▶ Records:

■ ■ ■ ■ ■

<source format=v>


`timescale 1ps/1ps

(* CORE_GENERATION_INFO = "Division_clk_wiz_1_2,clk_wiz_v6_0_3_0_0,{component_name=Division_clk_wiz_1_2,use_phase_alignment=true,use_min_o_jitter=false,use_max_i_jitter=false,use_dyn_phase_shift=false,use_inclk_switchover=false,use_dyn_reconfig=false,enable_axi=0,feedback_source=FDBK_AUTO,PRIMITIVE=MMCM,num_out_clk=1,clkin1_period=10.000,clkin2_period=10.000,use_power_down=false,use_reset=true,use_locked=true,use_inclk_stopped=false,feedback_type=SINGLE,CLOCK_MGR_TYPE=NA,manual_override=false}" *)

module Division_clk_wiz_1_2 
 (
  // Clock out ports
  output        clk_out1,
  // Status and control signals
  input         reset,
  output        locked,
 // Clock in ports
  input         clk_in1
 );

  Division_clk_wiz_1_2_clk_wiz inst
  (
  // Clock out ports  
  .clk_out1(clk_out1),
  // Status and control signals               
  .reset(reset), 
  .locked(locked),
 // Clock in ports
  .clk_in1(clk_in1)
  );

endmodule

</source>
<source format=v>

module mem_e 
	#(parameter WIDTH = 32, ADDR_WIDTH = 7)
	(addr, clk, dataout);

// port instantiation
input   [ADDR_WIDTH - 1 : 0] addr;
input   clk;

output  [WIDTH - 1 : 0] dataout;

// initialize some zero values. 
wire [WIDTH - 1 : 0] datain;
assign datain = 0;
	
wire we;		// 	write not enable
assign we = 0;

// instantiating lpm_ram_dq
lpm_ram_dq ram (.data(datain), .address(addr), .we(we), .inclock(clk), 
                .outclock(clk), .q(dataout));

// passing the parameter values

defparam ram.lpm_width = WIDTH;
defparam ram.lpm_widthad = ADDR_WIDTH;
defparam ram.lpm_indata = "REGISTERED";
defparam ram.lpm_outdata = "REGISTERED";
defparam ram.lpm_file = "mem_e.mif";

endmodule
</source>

■ ■ ■ ■ ■

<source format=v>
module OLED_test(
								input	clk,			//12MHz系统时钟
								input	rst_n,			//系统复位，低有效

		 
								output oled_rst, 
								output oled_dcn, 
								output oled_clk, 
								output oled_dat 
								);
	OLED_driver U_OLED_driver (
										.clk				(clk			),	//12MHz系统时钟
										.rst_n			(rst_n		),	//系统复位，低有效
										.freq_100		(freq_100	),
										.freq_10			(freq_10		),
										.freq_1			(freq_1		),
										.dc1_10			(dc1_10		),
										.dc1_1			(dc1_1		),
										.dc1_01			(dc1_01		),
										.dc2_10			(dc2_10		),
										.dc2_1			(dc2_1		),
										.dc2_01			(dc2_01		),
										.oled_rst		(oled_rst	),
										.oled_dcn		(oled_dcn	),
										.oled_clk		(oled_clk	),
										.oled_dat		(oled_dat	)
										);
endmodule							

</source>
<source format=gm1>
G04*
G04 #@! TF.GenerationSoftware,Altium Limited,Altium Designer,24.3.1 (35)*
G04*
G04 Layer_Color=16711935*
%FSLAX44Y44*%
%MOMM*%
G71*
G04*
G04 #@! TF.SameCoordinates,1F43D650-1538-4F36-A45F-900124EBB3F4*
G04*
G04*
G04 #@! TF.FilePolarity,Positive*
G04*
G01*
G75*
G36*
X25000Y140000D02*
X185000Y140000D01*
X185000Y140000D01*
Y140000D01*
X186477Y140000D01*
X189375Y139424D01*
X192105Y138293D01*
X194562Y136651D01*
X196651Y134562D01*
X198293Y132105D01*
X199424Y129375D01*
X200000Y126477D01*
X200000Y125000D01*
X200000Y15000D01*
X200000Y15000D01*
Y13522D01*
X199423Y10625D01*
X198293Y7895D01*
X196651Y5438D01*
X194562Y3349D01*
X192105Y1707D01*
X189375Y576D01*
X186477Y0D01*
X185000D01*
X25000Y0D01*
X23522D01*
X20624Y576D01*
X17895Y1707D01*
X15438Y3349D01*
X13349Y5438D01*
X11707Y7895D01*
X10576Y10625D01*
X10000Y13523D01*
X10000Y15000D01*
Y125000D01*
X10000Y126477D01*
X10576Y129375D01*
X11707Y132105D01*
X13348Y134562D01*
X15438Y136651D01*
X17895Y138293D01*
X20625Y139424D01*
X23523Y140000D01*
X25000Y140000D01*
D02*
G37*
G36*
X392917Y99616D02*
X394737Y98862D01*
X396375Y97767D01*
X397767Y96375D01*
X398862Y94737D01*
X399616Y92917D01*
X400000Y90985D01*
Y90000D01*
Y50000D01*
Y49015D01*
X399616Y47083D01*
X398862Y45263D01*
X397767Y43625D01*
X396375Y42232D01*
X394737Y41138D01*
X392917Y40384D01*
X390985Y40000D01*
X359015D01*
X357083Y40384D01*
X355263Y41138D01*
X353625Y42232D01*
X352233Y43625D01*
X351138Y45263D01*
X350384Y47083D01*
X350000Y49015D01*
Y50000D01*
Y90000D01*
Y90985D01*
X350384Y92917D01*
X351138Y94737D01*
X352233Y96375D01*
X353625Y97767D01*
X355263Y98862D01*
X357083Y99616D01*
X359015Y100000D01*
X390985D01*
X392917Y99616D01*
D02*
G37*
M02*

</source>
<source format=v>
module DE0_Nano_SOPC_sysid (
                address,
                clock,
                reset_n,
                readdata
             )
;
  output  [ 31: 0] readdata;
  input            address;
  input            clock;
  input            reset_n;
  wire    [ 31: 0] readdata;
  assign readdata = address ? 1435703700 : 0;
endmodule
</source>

■ ■ ■ ■ ■

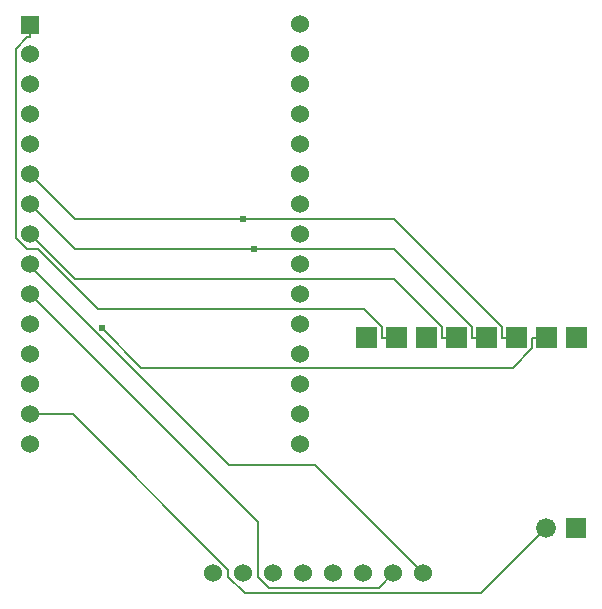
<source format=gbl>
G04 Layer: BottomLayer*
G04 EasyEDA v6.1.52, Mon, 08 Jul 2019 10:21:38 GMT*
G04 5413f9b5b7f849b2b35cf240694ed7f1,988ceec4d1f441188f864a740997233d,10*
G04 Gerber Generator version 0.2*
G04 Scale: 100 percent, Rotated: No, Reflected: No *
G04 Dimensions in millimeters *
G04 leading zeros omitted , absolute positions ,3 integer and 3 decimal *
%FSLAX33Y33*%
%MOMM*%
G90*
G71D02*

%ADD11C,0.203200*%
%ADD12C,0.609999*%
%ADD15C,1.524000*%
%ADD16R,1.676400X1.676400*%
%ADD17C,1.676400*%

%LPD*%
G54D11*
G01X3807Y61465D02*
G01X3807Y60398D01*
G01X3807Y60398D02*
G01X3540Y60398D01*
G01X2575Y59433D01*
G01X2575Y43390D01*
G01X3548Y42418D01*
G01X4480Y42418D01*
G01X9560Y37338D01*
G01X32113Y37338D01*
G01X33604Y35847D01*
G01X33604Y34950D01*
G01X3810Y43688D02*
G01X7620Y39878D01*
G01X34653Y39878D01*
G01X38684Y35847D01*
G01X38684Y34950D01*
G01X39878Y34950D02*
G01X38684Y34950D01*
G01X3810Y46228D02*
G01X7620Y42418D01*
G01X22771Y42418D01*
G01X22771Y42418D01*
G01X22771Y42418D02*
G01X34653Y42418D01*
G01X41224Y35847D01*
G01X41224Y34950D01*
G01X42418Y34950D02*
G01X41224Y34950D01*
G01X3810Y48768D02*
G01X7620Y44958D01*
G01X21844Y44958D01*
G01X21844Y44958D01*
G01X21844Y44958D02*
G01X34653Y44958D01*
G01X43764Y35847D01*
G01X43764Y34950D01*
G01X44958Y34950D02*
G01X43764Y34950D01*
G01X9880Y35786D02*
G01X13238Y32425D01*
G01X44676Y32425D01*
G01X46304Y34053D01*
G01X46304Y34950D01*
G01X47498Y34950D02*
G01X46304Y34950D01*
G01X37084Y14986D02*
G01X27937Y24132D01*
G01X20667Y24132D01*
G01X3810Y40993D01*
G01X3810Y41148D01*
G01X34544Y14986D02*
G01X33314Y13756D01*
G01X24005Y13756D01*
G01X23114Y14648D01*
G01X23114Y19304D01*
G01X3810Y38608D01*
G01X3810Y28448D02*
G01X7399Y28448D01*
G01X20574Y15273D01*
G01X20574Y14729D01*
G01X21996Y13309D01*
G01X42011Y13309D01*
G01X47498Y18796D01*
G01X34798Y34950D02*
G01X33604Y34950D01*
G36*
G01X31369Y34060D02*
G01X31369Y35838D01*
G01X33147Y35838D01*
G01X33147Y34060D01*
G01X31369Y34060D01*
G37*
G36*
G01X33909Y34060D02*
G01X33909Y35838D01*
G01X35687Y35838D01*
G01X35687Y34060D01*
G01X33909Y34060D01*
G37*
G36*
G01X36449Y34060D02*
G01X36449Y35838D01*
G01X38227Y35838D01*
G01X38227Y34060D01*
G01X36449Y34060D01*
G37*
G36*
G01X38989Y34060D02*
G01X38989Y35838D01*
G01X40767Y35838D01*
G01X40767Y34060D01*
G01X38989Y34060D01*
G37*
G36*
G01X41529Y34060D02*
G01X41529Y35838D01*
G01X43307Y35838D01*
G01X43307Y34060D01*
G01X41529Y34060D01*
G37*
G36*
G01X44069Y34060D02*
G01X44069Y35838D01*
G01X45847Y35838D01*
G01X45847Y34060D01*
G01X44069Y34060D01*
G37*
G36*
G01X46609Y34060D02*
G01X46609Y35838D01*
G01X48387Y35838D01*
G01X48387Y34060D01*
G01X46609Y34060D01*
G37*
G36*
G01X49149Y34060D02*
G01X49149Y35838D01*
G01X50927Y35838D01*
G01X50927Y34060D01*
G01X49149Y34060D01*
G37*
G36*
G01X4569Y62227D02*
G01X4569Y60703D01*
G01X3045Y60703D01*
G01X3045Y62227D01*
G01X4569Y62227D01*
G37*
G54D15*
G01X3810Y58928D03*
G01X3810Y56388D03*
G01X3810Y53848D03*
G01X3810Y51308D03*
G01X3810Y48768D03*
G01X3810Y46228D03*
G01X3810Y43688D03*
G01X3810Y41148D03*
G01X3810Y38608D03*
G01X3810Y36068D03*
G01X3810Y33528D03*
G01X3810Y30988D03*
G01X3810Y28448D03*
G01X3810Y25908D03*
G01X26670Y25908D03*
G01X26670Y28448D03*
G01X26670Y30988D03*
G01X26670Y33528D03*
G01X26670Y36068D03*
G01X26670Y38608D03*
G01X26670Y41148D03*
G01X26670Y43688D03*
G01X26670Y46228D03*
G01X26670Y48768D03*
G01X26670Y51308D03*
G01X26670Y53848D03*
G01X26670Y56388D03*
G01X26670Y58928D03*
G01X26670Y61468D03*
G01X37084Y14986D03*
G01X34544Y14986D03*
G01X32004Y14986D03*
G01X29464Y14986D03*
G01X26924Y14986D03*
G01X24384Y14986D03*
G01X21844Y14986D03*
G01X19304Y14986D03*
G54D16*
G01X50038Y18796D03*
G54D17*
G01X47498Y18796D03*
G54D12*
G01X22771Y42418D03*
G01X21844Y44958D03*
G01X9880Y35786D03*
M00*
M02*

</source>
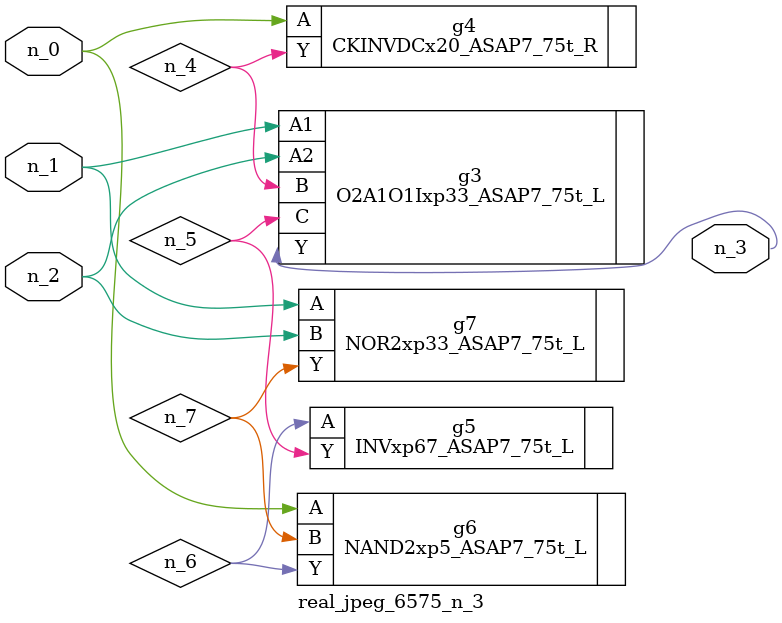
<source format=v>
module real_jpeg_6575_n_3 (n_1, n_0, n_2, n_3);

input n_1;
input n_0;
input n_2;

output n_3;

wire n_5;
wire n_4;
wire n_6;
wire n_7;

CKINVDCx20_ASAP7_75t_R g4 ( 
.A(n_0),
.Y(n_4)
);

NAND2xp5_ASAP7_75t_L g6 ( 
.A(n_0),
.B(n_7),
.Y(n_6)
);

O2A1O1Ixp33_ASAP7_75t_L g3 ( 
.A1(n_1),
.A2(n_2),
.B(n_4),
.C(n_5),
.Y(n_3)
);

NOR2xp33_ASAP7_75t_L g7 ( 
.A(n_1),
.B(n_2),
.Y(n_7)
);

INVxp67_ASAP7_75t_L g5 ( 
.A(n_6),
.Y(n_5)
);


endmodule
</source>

■ ■ ■ ■ ■

▶ Aim of the task:
Match on "input": copy every line in the records that has it.

▶ Exercise response:
  input         reset,
  input         clk_in1
input   [ADDR_WIDTH - 1 : 0] addr;
input   clk;
								input	clk,			//12MHz系统时钟
								input	rst_n,			//系统复位，低有效
  input            address;
  input            clock;
  input            reset_n;
input n_1;
input n_0;
input n_2;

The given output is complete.